CHICAGO — CPS has announced a plan for Dyett, but not the one fought for by the hunger striking community members. Dyett, according to CPS CEO Forrest Claypool, would open once more as a neighborhood public school but, rather than being global leadership and green technology oriented, would be focused in the arts. The school will house 550 students and first dibs on enrollment will go to children from the neighborhood.
Some saw this as a partial victory, but hunger strikers are not satisfied and say the plan was awarded to entities from outside the community who have been uninvolved with the process. Indeed, the plan announced by Claypool was not one of the three competing proposals announced in December, violating CPS’s own guidelines.
Community members on the south side of Chicago have been engaged in a hunger strike since August 17th in an attempt to save from closure and re-vitalize Walter H. Dyett High School in the neighborhood of Bronzeville. People’s World spoke to a few of the strikers and supporters on the 16th day of the action.
Jitu Brown, National Director, Journey for Justice Alliance and one of the hunger strikers, says he and his fellow community activists have been trying to give Chicago Public Schools (CPS) a “vision for a K through 12 education in this neighborhood since 2009”. In response to what they see as misdirection and stonewalling from officials, this group of parents, teachers and community members developed a plan for what they call the Dyett Global Leadership and Green Technology High School going as far as getting the support of 7 feeder schools to develop curriculum alignment that prepares elementary students for a course of study in green technology.
“Green technology is one of the fastest growing industries in the world and we think it’s important for children of color to see themselves as global citizens rather than minorities. We want our students to be community-centered scholars”.
As the hunger strikers demand answers and action from CPS their health, predictably, begins to waver. As of our conversation, 3 activists had been rushed to the hospital including one from a city budget meeting where Mayor Rahm Emanuel was in attendance.
“We are weakened physically, but spiritually we’re strong. We’re together. We’re not trying to run a charter school… We want CPS to do their job. We want them to care about children on 42nd street the same way they care about children in Rogers Park,” says Brown, referencing the cities discrepancy in treatment between schools on the south side schools and north side.
As I conducted the interview, a school bus filled with children waved and cheered on the strikers. The children’s support brought smiles to the faces of the strikers who sat in lawn chairs in a circle just outside Dyett hardly moving due to their weakened states.

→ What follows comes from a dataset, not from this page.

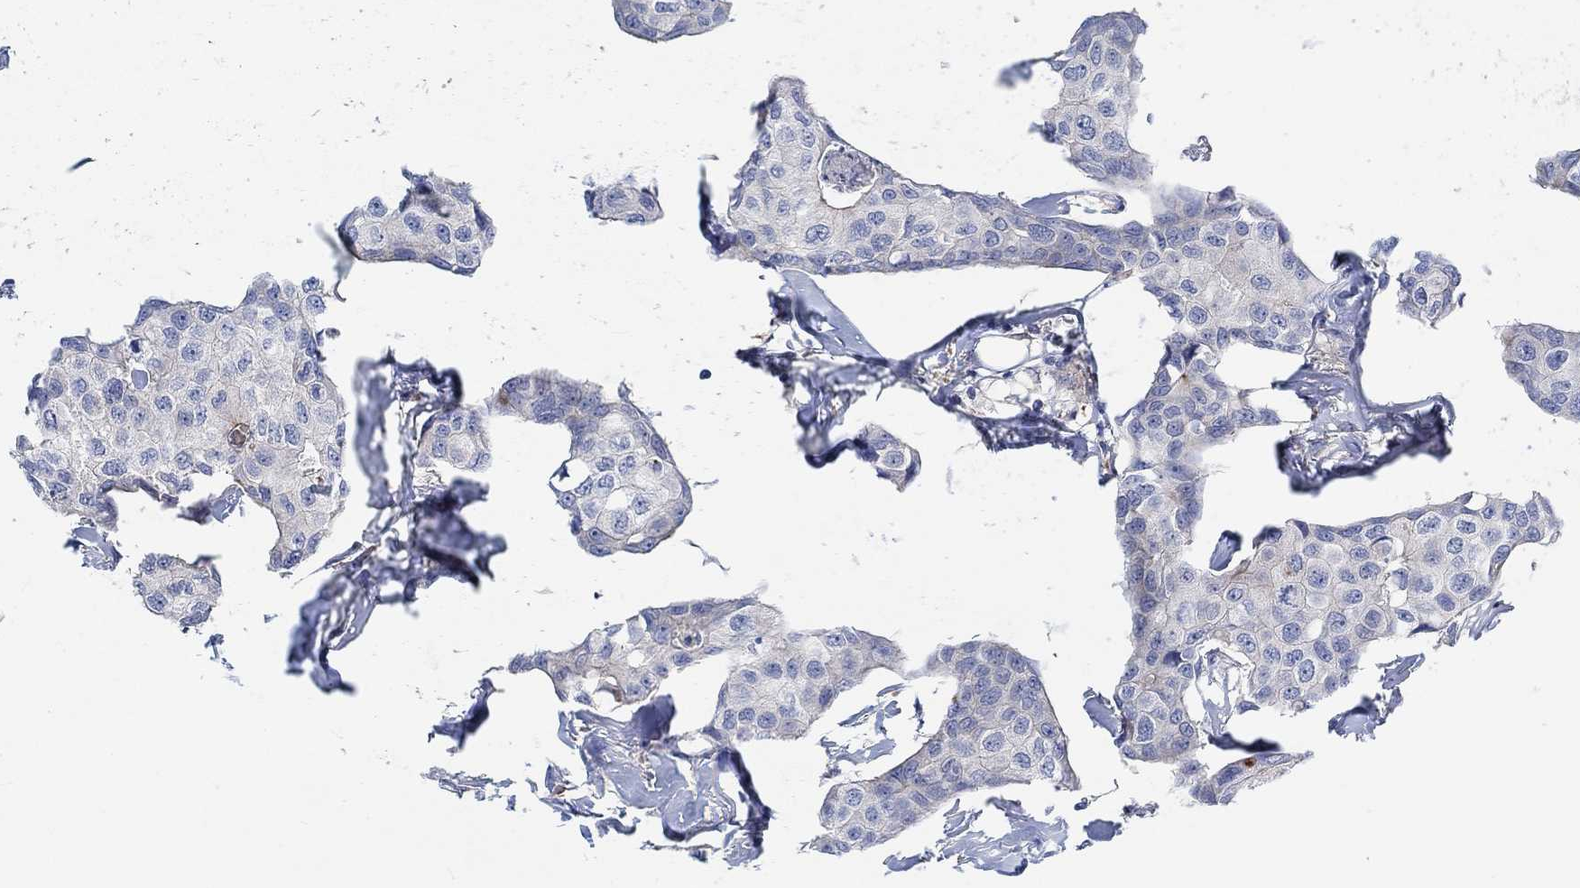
{"staining": {"intensity": "negative", "quantity": "none", "location": "none"}, "tissue": "breast cancer", "cell_type": "Tumor cells", "image_type": "cancer", "snomed": [{"axis": "morphology", "description": "Duct carcinoma"}, {"axis": "topography", "description": "Breast"}], "caption": "Immunohistochemistry micrograph of neoplastic tissue: human breast cancer stained with DAB (3,3'-diaminobenzidine) exhibits no significant protein staining in tumor cells.", "gene": "PMFBP1", "patient": {"sex": "female", "age": 80}}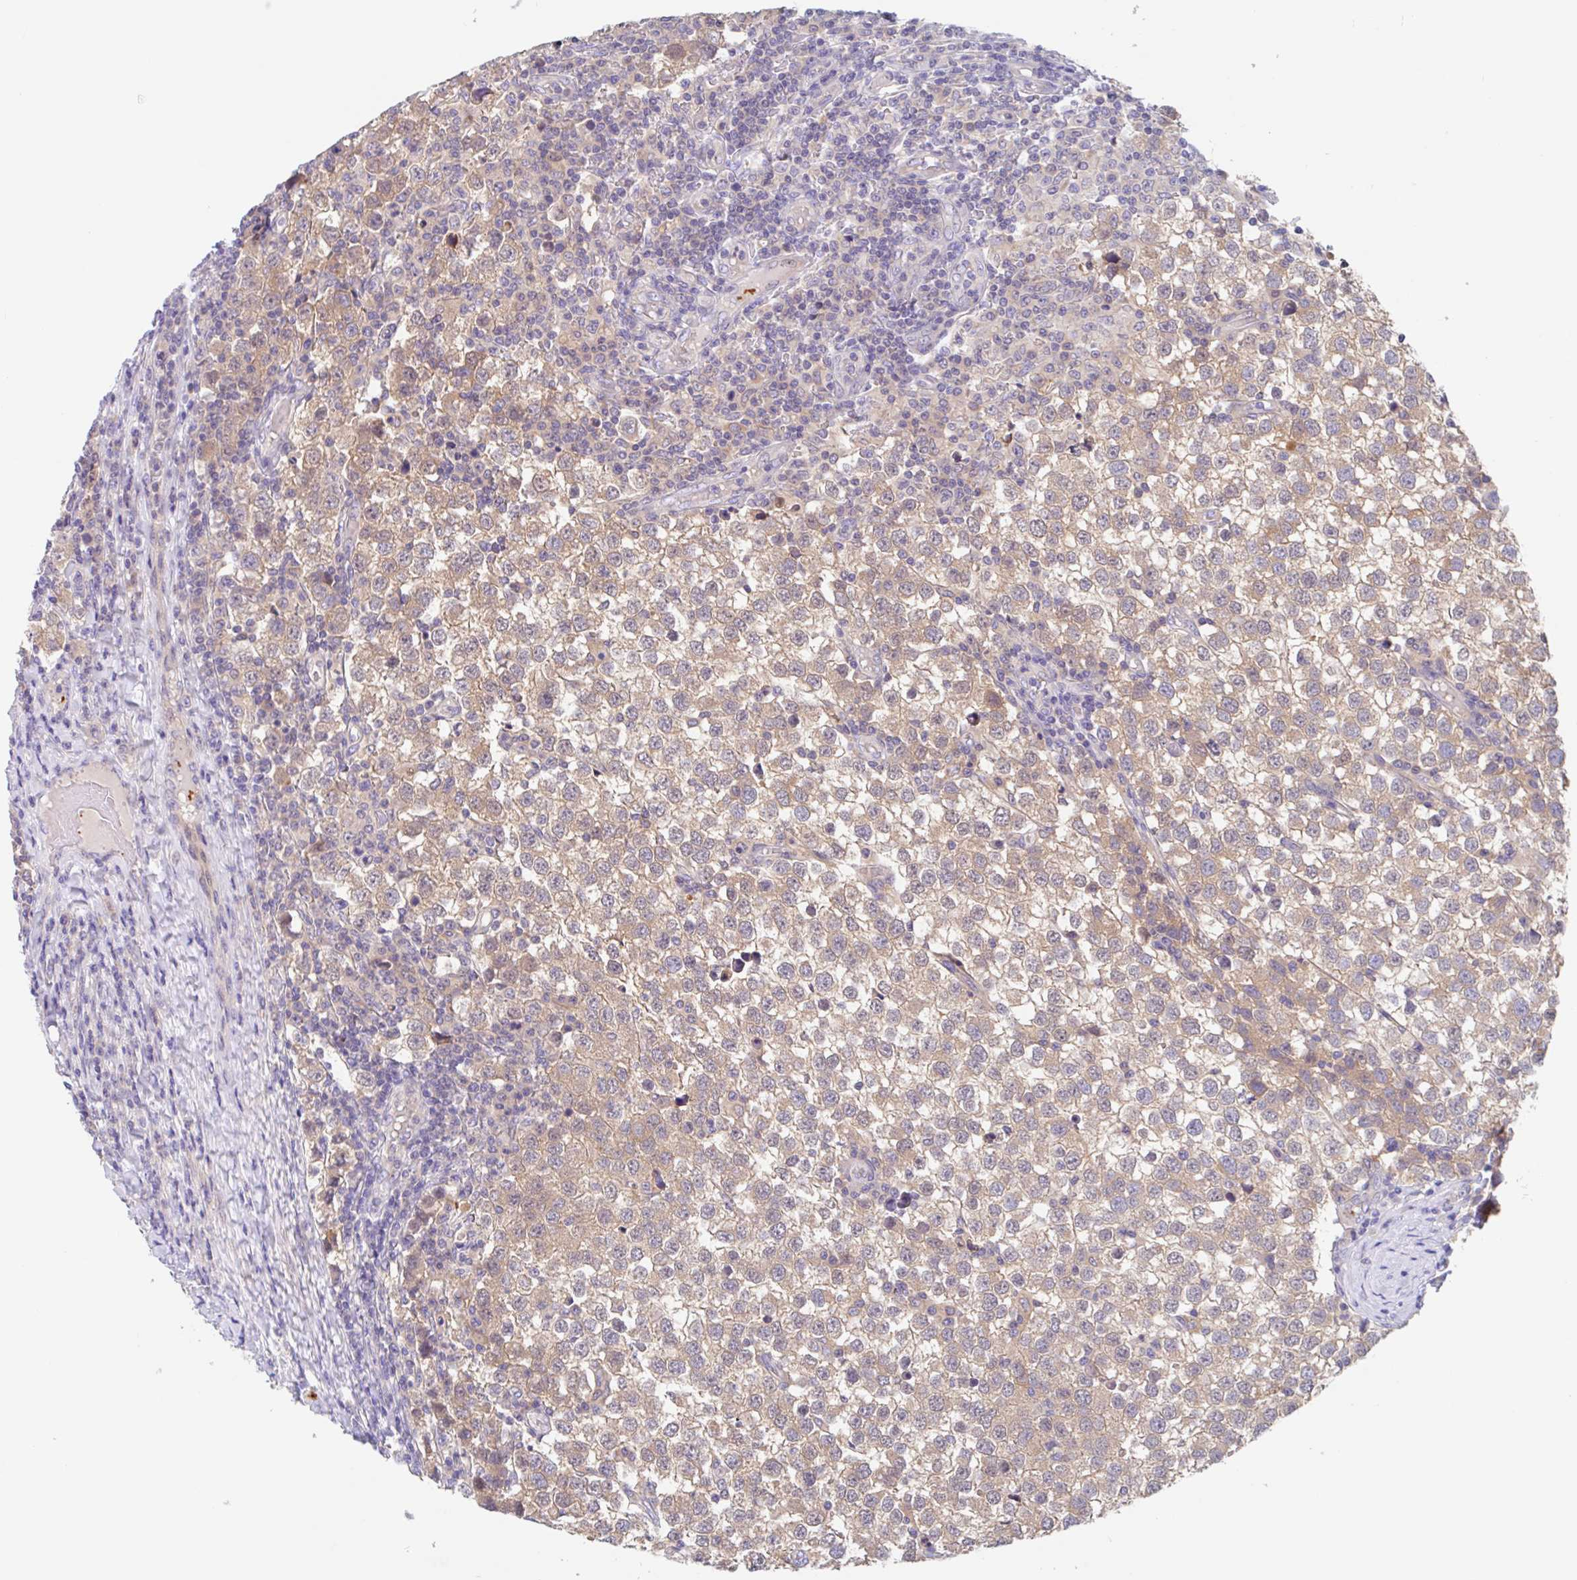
{"staining": {"intensity": "moderate", "quantity": ">75%", "location": "cytoplasmic/membranous"}, "tissue": "testis cancer", "cell_type": "Tumor cells", "image_type": "cancer", "snomed": [{"axis": "morphology", "description": "Seminoma, NOS"}, {"axis": "topography", "description": "Testis"}], "caption": "Testis seminoma stained for a protein exhibits moderate cytoplasmic/membranous positivity in tumor cells.", "gene": "TMEM86A", "patient": {"sex": "male", "age": 34}}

There have been many instances of city officials reaching out to the Dyett hunger strikers since their fast began, but none satisfactory enough to warrant a meal. The Mayor’s Deputy Chief of Staff visited them just days prior, and they had met with the Mayor himself and CPS CEO Forrest Claypool the night before our interview. The meeting was described as “cordial”, but was firm.
“Forrest Claypool is very skilled at talking to people in a way that makes you think he’s hearing you, but we’re not new at this”.
Jeanette Taylor-Ramann was one the hunger strikers who has visited the hospital since the fast, falling during the CPS board meeting a few days ago. Her doctors have recommended that she break the hunger strike, but she’s standing firm with her fellow activists.
Taylor-Ramann is a member of the local school council at Mileson Elementary and has for 21-years since she was 19, “This is not a disengaged parent, this isn’t parent who doesn’t know any better, and this is not a parent who doesn’t care about what happens to young people”.
Her daughter is in 8th grade and she says that she’ll have to travel 16 miles to the next neighborhood public school if they do not win. “That’s a district that doesn’t value black and brown low-income families”.
“No education, no life. That’s what it is for our young people. Chicago wouldn’t have the highest murder rate in the U.S. if our young people were educated and invested in. This is a pure case of them [CPS] building a new Chicago that is not for black and brown young people”.
Community solidarity is key to their victory and a broader movement is forming. A bus of dozens of Chicago Teacher’s Union members and retirees unloaded to give the hunger strikers words of support. They had been travelling around the city visiting state, federal, and officials’ offices and hopefully changing minds on behalf of those who’ve put their bodies on the line.
Brandon Johnson, political director of CTU told the People’s World that they delivered “a very clear messaged to officials that this decision needs to be made now and that this hunger strike has gone on past the point of real danger”. The majority of the officials are reported to have “held the line” and are supportive of “the process”, a process which Johnson, the strikers, and their supporters don’t believe really exists.
“There’s no debate any longer that the political dynamics around education are at a very heightened level. The way it works here is that there are organizations with relationships with officials that get moved to the front of the line and ultimately make a profit off the backs of poor people, black people in particular. It’s another form of patronage”.
Since People’s World interviewed those involved, the fight has seemed to reach a tense new stage. The day after, Wednesday, hunger strikers rushed the stage at a Chicago budget meeting forcing Rahm Emanuel to be hustled out of the building by his security. Thursday, the same day as CPS’s announcement, 16 strikers and supporters received tickets for blocking elevator doors at City Hall.
The hunger strike will continue, according to the activists, until CPS takes up the community’s will.
People’s World will bring you more on this story as it develops.